Excerpted passage:
Wide-bandgap organic solar cells with a novel perylene-based non-fullerene acceptor enabling open-circuit voltages beyond 1.4 V

Abstract

A perylene-based acceptor (PMI-FF-PMI), consisting of two perylene monoimide (PMI) units bridged with a dihydroindeno[1,2-b]fluorene molecule was developed as a potential non-fullerene acceptor (NFA) for organic solar cells (OSCs). The synthesized NFA was combined with the high-performance donor polymer D18 to fabricate efficient OSCs. With an effective bandgap of 2.02 eV, the D18:PMI-FF-PMI blend can be categorized as a wide-bandgap OSC and is an attractive candidate for application as a wide-bandgap sub-cell in all-organic triple-junction solar cell devices. Owing to their large effective bandgap, D18:PMI-FF-PMI solar cells are characterized by an extremely high open-circuit voltage (V_OC) of 1.41 V, which to the best of our knowledge is the highest reported value for solution-processed OSCs so far. Despite the exceptionally high V_OC of this blend, a comparatively large non-radiative voltage loss (ΔV^non-rad_OC) of 0.25 V was derived from a detailed voltage loss analysis. Measurements of the electroluminescence quantum yield (ELQY) of the solar cell reveal high ELQY values of ∼0.1%, which contradicts the ELQY values derived from the non-radiative voltage loss (ΔV^non-rad_OC = 0.25 V, ELQY = 0.0063%). This work should help to raise awareness that (especially for BHJ blends with small Δ_HOMO or Δ_LUMO offsets) the measured ELQY cannot be straightforwardly used to calculate the ΔV^non-rad_OC. To avoid any misinterpretation of the non-radiative voltage losses, the presented ELQY discrepancies for the D18:PMI-FF-PMI system should encourage OPV researchers to primarily rely on the ΔV^non-rad_OC values derived from the presented voltage loss analysis based on EQE_PV and J–V measurements.

Information:
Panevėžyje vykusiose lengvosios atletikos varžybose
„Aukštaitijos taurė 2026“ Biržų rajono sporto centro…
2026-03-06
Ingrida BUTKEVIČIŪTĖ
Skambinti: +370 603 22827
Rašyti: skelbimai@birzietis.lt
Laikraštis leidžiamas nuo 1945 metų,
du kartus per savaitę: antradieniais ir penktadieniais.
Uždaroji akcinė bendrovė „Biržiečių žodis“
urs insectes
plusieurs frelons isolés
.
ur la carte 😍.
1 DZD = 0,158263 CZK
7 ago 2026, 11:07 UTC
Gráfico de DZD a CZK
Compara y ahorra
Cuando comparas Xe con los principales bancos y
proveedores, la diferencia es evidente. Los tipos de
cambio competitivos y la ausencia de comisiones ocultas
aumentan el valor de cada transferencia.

--

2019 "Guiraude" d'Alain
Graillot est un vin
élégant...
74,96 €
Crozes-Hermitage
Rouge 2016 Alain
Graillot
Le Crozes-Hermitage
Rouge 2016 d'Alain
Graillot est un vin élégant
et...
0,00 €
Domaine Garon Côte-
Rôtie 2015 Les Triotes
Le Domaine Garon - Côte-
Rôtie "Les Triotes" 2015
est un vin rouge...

Complete the following:
1. List every abbreviation that the abstract on the perylene-based acceptor defines by giving its full term, with that term.
2. Answer these questions from the abstract on the perylene-based acceptor.
(a) Which donor polymer was combined with the synthesized acceptor?
(b) What effective bandgap does the blend have?
(c) What ELQY values did the measurements of the solar cell reveal?
3. Decide whether each statement agrees with the abstract on the perylene-based acceptor. Answer yes or no, and quote the words that decide it.
(a) The two PMI units are bridged with a dihydroindeno[1,2-b]fluorene molecule.
(b) The voltage loss analysis found a small non-radiative voltage loss.
(c) Researchers are encouraged to rely primarily on measured ELQY values to assess non-radiative voltage losses.

Completed exercise:
1.
PMI: perylene monoimide
NFA: non-fullerene acceptor
OSCs: organic solar cells
V_OC: open-circuit voltage
ΔV^non-rad_OC: non-radiative voltage loss
ELQY: electroluminescence quantum yield

2.
(a) D18
(b) 2.02 eV
(c) About 0.1% (∼0.1%)

3.
(a) Yes: "two perylene monoimide (PMI) units bridged with a dihydroindeno[1,2-b]fluorene molecule"
(b) No: "a comparatively large non-radiative voltage loss (ΔV^non-rad_OC) of 0.25 V was derived from a detailed voltage loss analysis"
(c) No: "primarily rely on the ΔV^non-rad_OC values derived from the presented voltage loss analysis based on EQE_PV and J–V measurements"